Civic participation for most young people begins in the classroom. However, social studies classes that teach the core components of civic action are dwindling. Rather than learning essential lessons on advancing civil society, students are pushed toward standardized testing and memorizing history facts. Sarah Stitzlein at The Hechinger Report says,
Instead, social studies classes should be providing students opportunities to make connections between their lives and the knowledge they learn in class. This requires skills of political critique, skepticism, critical thinking, consideration of alternatives, weighing of evidence and recognition of complexity. And students should engage with real-life examples of citizens actively employing such skills in political and civic life.
Fortunately, there are programs, coalitions, and entire school networks that are driving progress in civic education, and might be the right place for donors to investigate more:
- The Best Civics Lesson For Youth Is Voting, The Hechinger Report
Youth-led coalitions help students understand the power that their voice can have in the democratic process.
- Teaching Democracy And Lasting Civic Engagement, The 74
The public charter network, Democracy Prep, places an explicit focus on civic education and yields encouraging results in terms of youth voter registration.
- Encouraging Youth Civic Engagement Through the Arts, Americans for the Arts
Arts-related programs for entire communities welcome young people into the decision-making process to improve youth civic engagement and participation.
Education can have an impact on the future of democracy.
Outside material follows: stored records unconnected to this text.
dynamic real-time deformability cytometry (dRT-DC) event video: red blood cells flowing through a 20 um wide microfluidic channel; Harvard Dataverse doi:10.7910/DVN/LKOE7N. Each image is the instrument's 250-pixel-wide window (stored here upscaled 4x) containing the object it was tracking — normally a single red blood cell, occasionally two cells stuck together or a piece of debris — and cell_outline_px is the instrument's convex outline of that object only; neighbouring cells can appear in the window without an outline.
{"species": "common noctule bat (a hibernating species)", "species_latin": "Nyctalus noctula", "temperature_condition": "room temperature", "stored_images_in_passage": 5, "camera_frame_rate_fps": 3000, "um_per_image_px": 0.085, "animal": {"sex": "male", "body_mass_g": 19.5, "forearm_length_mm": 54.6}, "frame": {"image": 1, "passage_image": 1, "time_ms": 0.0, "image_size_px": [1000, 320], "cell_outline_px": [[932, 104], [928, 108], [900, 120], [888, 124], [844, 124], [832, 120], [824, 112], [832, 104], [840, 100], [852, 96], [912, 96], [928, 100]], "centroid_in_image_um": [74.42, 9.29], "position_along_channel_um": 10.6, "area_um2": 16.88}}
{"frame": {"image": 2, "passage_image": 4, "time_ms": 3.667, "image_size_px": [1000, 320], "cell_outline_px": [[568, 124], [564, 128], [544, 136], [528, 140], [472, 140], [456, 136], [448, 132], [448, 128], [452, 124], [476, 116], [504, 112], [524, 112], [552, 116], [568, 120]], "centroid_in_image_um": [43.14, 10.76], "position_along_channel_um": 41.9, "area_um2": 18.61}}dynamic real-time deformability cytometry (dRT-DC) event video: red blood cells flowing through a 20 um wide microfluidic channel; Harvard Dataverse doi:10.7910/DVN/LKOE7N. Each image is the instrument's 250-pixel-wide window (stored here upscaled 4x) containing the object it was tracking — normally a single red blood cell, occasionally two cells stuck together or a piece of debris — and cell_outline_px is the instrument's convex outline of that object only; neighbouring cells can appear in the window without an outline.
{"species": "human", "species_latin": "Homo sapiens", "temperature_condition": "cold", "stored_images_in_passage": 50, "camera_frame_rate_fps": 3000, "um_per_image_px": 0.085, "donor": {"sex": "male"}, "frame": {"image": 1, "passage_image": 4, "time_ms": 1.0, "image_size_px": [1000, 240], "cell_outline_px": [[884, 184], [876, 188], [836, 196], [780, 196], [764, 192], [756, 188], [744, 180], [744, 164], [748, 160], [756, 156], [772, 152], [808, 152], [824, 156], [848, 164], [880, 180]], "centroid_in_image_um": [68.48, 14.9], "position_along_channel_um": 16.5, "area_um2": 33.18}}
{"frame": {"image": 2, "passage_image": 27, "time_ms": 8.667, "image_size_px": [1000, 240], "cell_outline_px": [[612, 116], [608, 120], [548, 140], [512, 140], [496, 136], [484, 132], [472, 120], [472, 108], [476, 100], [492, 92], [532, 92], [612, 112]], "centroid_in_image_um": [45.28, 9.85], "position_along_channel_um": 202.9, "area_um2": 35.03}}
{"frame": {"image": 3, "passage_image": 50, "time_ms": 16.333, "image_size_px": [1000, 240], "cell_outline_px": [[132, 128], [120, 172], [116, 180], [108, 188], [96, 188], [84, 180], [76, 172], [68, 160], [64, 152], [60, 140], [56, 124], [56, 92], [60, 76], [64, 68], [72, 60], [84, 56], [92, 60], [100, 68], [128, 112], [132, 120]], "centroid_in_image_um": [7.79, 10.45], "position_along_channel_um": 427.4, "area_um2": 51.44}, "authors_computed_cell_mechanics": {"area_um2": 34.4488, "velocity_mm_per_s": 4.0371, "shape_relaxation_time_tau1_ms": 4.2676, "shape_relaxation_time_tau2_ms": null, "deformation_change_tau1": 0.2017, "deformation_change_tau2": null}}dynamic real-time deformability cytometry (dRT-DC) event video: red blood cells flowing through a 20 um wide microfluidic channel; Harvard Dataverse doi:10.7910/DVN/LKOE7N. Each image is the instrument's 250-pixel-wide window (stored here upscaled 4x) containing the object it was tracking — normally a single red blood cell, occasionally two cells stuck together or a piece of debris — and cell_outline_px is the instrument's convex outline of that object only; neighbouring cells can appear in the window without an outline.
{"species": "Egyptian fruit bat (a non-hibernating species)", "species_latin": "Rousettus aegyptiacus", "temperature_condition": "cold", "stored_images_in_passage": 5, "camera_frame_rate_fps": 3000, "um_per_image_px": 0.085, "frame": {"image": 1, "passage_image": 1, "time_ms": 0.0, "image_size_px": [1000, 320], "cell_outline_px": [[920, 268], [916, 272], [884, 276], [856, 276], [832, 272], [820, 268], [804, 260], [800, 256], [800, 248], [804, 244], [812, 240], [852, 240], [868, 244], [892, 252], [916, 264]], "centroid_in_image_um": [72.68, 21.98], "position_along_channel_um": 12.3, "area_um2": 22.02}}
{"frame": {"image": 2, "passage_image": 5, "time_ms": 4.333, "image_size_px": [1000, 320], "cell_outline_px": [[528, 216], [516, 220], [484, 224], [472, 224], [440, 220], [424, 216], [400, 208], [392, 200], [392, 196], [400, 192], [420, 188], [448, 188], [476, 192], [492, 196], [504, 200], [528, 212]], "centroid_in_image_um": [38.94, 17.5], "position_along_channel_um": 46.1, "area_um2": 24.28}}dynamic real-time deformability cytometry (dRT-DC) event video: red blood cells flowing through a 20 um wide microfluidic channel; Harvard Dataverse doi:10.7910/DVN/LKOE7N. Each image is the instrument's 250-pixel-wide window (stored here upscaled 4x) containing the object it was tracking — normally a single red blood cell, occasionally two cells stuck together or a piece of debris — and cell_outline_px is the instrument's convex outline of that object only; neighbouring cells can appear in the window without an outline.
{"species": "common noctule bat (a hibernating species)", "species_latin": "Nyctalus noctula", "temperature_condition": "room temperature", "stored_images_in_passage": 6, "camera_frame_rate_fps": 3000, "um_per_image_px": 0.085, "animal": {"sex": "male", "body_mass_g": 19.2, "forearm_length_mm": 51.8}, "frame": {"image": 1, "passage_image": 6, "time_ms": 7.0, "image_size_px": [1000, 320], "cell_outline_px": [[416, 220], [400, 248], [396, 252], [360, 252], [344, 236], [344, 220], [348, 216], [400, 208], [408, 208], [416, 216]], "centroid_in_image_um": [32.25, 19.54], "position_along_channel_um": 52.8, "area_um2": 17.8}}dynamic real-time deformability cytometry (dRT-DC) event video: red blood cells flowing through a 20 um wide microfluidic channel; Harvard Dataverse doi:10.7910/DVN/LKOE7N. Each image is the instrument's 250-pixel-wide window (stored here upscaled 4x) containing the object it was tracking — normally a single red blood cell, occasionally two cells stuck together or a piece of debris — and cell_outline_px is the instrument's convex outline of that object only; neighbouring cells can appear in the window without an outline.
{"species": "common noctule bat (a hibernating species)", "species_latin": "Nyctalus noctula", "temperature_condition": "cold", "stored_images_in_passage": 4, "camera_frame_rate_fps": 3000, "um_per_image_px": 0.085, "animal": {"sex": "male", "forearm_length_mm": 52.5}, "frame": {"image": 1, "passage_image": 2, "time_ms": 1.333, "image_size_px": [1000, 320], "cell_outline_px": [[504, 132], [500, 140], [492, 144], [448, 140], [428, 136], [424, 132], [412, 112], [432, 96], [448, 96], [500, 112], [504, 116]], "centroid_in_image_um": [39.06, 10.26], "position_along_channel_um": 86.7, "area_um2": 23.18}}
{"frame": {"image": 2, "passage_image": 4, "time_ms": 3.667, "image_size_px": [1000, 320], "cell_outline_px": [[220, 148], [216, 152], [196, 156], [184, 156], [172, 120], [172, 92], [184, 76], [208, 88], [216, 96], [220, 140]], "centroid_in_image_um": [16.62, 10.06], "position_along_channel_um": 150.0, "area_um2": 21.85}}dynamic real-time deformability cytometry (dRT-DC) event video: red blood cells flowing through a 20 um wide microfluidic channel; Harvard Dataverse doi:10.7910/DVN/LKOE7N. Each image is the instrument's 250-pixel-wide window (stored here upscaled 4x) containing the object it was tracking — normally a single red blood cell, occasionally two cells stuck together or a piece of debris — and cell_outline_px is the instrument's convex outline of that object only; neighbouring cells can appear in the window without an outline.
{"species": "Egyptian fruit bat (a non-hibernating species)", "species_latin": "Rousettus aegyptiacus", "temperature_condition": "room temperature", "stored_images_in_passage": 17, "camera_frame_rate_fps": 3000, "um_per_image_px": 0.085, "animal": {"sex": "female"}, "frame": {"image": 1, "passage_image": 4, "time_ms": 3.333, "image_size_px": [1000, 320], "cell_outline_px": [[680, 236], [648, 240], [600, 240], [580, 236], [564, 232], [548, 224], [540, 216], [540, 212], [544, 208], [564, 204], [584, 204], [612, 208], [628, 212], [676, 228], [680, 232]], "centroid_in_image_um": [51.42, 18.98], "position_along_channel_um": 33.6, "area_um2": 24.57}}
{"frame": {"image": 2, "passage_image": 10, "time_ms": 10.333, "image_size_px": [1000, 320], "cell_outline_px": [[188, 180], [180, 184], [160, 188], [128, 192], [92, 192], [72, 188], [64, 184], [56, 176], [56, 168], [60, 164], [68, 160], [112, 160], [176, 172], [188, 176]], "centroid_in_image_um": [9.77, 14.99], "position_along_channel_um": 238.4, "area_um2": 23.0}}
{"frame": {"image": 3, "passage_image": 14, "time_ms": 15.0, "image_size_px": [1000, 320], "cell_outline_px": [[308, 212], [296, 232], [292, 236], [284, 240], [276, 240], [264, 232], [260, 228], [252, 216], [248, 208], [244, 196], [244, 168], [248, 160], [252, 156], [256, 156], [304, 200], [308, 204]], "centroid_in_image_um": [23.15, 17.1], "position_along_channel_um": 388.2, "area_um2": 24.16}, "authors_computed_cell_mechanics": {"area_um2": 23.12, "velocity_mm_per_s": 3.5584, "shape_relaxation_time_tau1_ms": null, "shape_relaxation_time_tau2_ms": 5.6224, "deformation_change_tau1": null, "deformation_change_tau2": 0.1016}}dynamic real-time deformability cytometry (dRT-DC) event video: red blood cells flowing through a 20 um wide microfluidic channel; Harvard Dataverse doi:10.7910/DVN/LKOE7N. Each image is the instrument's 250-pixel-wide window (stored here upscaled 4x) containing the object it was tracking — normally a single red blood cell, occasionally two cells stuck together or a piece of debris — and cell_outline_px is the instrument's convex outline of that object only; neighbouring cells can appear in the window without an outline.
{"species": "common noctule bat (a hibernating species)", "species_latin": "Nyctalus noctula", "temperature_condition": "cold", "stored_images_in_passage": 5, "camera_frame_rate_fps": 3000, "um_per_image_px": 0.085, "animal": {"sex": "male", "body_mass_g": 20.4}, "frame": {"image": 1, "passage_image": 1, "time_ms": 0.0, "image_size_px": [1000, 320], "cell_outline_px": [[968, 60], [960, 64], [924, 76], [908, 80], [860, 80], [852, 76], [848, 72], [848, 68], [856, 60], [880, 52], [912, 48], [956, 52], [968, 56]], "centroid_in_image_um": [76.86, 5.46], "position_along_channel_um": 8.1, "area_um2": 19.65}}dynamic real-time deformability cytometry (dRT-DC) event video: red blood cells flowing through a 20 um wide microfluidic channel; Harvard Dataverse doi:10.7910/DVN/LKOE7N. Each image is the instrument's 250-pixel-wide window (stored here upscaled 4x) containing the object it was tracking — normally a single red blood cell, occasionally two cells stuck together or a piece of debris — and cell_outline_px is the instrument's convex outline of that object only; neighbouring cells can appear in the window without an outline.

In the United States, civic education, in particular, can lead young people to feel empowered and inspired to make choices that will affect them in the future:
A long-standing theory in political science argues that education is a key determinant of the emergence and sustainability of democracy, because it promotes political participation at the individual level and fosters a collective sense of civic duty.
Who Currently Supports Civics Education and Participation?
Not surprisingly, several Supreme Court Justices are serving as strong advocates for civic education. Amelia Harper, writing for Education Dive, states,
Supreme Court Justices Sonia Sotomayor and Neil Gorsuch discussed with CBS News the importance of schools returning to an educational emphasis on civics education, a focus lost amid the rise of STEM education that is needed as America’s future increasingly lies in the hands of voters who no longer have a clear understanding of how the government functions.
Some justices have even gone as far as to create their own organizations that instill civics education lessons. For example, Sandra Day O’Connor founded iCivics in 2006, which makes the core components of civics “relevant and remarkably effective’” through interactive online games.
Other democracy initiatives funded by philanthropists include The Democracy Schools Initiative, backed by the McCormick Foundation, and helps students understand how to participate in the democratic process.
Funding Youth Civic Participation
Donors should consider how investments in future generations can advance our democratic institutions later on. PACE’s report, Youth Civic Engagement for Health Equity and Community Safety: How Funders Can Embrace the Power of Young People to Advance Healthier, Safer Communities for All, says,
Investments in youth yield positive returns over a longer period and on a more consistent basis because young people master the tools of effective democratic practice earlier and can deploy these tools over a longer lifespan.
Below are some key takeaways from this report. Funders can play multiple roles in both strengthening youth voice and understanding where communities need more support:
- Donors can be intentional in selecting grantees that prioritize youth engagement, perhaps integrating a screen for civic engagement as well as for equity in their decision processes.
- As partners to youth, funders can act as advocates and amplifiers of youth priorities and use their platform to gain the attention of policymakers and other institutions to both engage youth and learn from them.
- With a bird’s eye view of the work in communities, funders serve as critical connectors and conveners, and can bring together experts across fields and sectors to share ideas, innovate, and create change.
- Finally, funders can leverage their stature as respected and influential anchors of communities to help shift norms.